Here’s a modern way to fix the problem with the previous trigger implementation, this time applied to a per-message counter of retweet and favorite actions:
begin; create table twcache.counters ( messageid bigint not null references tweet.message(messageid), rts bigint, favs bigint, unique(messageid) ); create or replace function twcache.tg_update_counters () returns trigger language plpgsql as $$ declare begin insert into twcache.counters(messageid, rts, favs) select NEW.messageid, case when NEW.action = 'rt' then 1 else 0 end, case when NEW.action = 'fav' then 1 else 0 end on conflict (messageid) do update set rts = case when NEW.action = 'rt' then counters.rts + 1 when NEW.action = 'de-rt' then counters.rts - 1 else counters.rts end, favs = case when NEW.action = 'fav' then counters.favs + 1 when NEW.action = 'de-fav' then counters.favs - 1 else counters.favs end where counters.messageid = NEW.messageid; RETURN NULL; end; $$; CREATE TRIGGER update_counters AFTER INSERT ON tweet.activity FOR EACH ROW EXECUTE PROCEDURE twcache.tg_update_counters(); insert into tweet.activity(messageid, action) values (7, 'rt'), (7, 'fav'), (7, 'de-fav'), (8, 'rt'), (8, 'rt'), (8, 'rt'), (8, 'de-rt'), (8, 'rt'); select messageid, rts, favs from twcache.counters; rollback;
And here’s the result of running that file in psql, either from the
command line with psql -f or with the interactive
BEGIN CREATE TABLE CREATE FUNCTION CREATE TRIGGER INSERT 0 8 messageid │ rts │ favs ═══════════╪═════╪══════ 7 │ 1 │ 0 8 │ 3 │ 0 (2 rows) ROLLBACK
You might have noticed that the file ends with a ROLLBACK statement. That’s because we don’t really want to install such a trigger, it’s meant as an example only.

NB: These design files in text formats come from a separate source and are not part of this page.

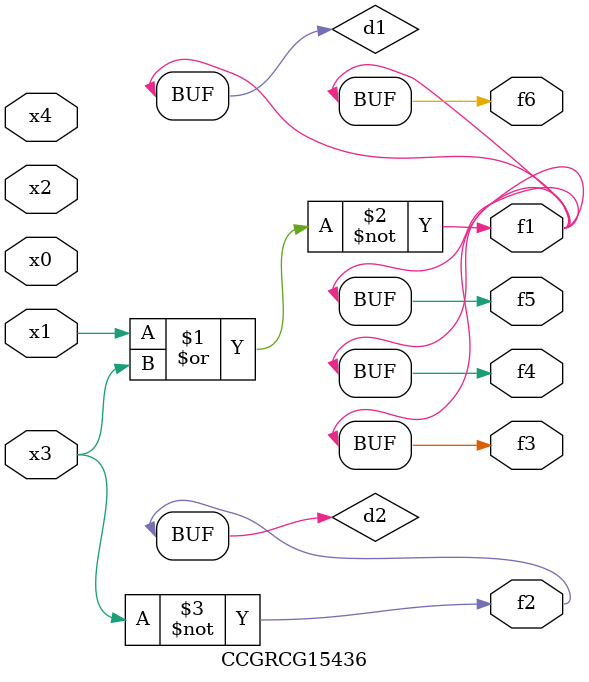
<source format=v>
module CCGRCG15436(
	input x0, x1, x2, x3, x4,
	output f1, f2, f3, f4, f5, f6
);

	wire d1, d2;

	nor (d1, x1, x3);
	not (d2, x3);
	assign f1 = d1;
	assign f2 = d2;
	assign f3 = d1;
	assign f4 = d1;
	assign f5 = d1;
	assign f6 = d1;
endmodule

</source>
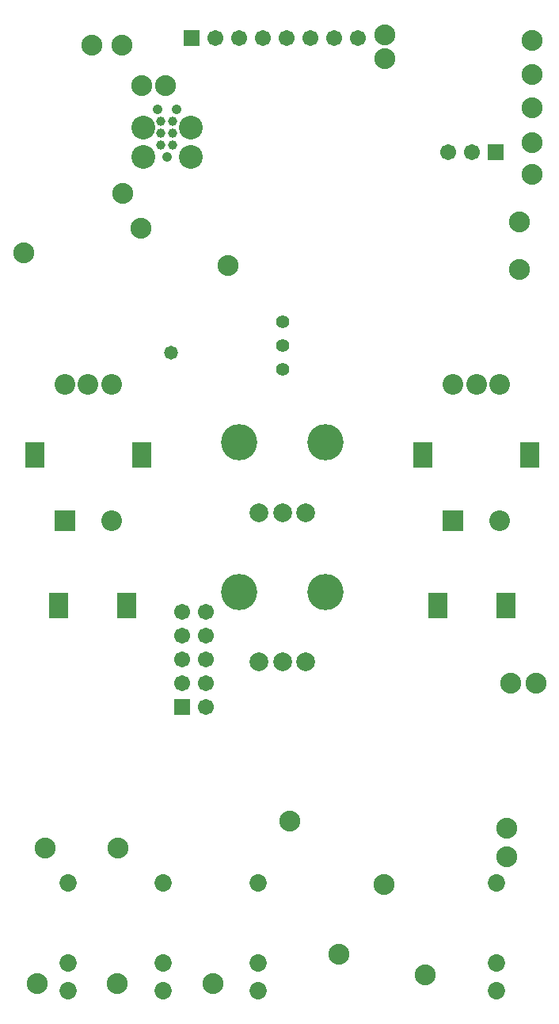
<source format=gbs>
G04*
G04 #@! TF.GenerationSoftware,Altium Limited,CircuitStudio,1.5.1 (13)*
G04*
G04 Layer_Color=8150272*
%FSLAX44Y44*%
%MOMM*%
G71*
G01*
G75*
%ADD104C,3.8651*%
%ADD105C,2.0033*%
%ADD106C,1.8533*%
%ADD107C,1.7032*%
%ADD108R,1.7032X1.7032*%
%ADD109C,2.2352*%
%ADD110C,1.0668*%
%ADD111C,2.5400*%
%ADD112R,2.0032X2.8032*%
%ADD113R,2.2032X2.2032*%
%ADD114C,2.2032*%
%ADD115R,1.7032X1.7032*%
%ADD116C,1.4032*%
%ADD117C,1.4732*%
%ADD118C,0.9906*%
D104*
X598002Y857485D02*
D03*
X505000D02*
D03*
X598002Y697800D02*
D03*
X505000D02*
D03*
D105*
X576501Y782483D02*
D03*
X551502D02*
D03*
X526501D02*
D03*
X576501Y622799D02*
D03*
X551502D02*
D03*
X526501D02*
D03*
D106*
X322580Y271295D02*
D03*
Y301295D02*
D03*
Y386296D02*
D03*
X525780Y271295D02*
D03*
Y301295D02*
D03*
Y386296D02*
D03*
X424180Y271295D02*
D03*
Y301295D02*
D03*
Y386296D02*
D03*
X780420Y271295D02*
D03*
Y301295D02*
D03*
Y386296D02*
D03*
D107*
X728980Y1167384D02*
D03*
X754380D02*
D03*
X632460Y1289050D02*
D03*
X607060D02*
D03*
X581660D02*
D03*
X556260D02*
D03*
X530860D02*
D03*
X505460D02*
D03*
X480060D02*
D03*
X469392Y575056D02*
D03*
X443992Y600456D02*
D03*
X469392D02*
D03*
X443992Y625856D02*
D03*
X469392D02*
D03*
X443992Y651256D02*
D03*
X469392D02*
D03*
X443992Y676656D02*
D03*
X469392D02*
D03*
D108*
X779780Y1167384D02*
D03*
X454660Y1289050D02*
D03*
D109*
X791464Y445516D02*
D03*
X400558Y1086104D02*
D03*
X381000Y1122934D02*
D03*
X493776Y1046480D02*
D03*
X375666Y424180D02*
D03*
X659892Y385318D02*
D03*
X795528Y600456D02*
D03*
X660908Y1292860D02*
D03*
X426466Y1238250D02*
D03*
X401320D02*
D03*
X818896Y1250696D02*
D03*
X660908Y1267460D02*
D03*
X818896Y1214374D02*
D03*
Y1287018D02*
D03*
X791464Y414782D02*
D03*
X822452Y600456D02*
D03*
X477012Y279400D02*
D03*
X297688Y424180D02*
D03*
X375158Y279400D02*
D03*
X289814D02*
D03*
X559562Y452374D02*
D03*
X347472Y1281430D02*
D03*
X275082Y1060196D02*
D03*
X379730Y1281430D02*
D03*
X612394Y310642D02*
D03*
X818896Y1177544D02*
D03*
Y1143254D02*
D03*
X804672Y1093216D02*
D03*
Y1041908D02*
D03*
X704596Y288798D02*
D03*
D110*
X428244Y1162050D02*
D03*
X438404Y1212850D02*
D03*
X418084D02*
D03*
D111*
X402844Y1162050D02*
D03*
X453644D02*
D03*
Y1193800D02*
D03*
X402844D02*
D03*
D112*
X287000Y844000D02*
D03*
X401000D02*
D03*
X702000D02*
D03*
X816000D02*
D03*
X717601Y683260D02*
D03*
X790601D02*
D03*
X312420D02*
D03*
X385420D02*
D03*
D113*
X319000Y774000D02*
D03*
X734000D02*
D03*
D114*
X369000D02*
D03*
X319000Y919000D02*
D03*
X344000D02*
D03*
X369000D02*
D03*
X784000Y774000D02*
D03*
X734000Y919000D02*
D03*
X759000D02*
D03*
X784000D02*
D03*
D115*
X443992Y575056D02*
D03*
D116*
X551502Y986282D02*
D03*
Y935482D02*
D03*
Y960882D02*
D03*
D117*
X432562Y953008D02*
D03*
D118*
X434594Y1187450D02*
D03*
X421894Y1200150D02*
D03*
X434594D02*
D03*
X421894Y1187450D02*
D03*
X434594Y1174750D02*
D03*
X421894D02*
D03*
M02*

</source>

The reason why we don’t actually want to install it is that it would cancel all our previous efforts to model for tweet activity scalability by transforming every insert into tweet.activity into an update twcache.counters on the same messageid. We looked into that exact thing in the previous article Computing and Caching and we saw that it would never scale to our requirements.
PostgreSQL triggers are a powerful tool that allows extra business logic to happen right in the transaction that registers events in your system. Deeper thoughts about this complex topic are available in my article SQL and Business Logic.
When using PostgreSQL triggers, concurrency behavior of your implementation must be analyzed. It’s quite easy to deploy a trigger to your production system and implement simple and complex processing in a transactional way, and it’s incredibly easy to kill your concurrency scaling while doing that, as seen here.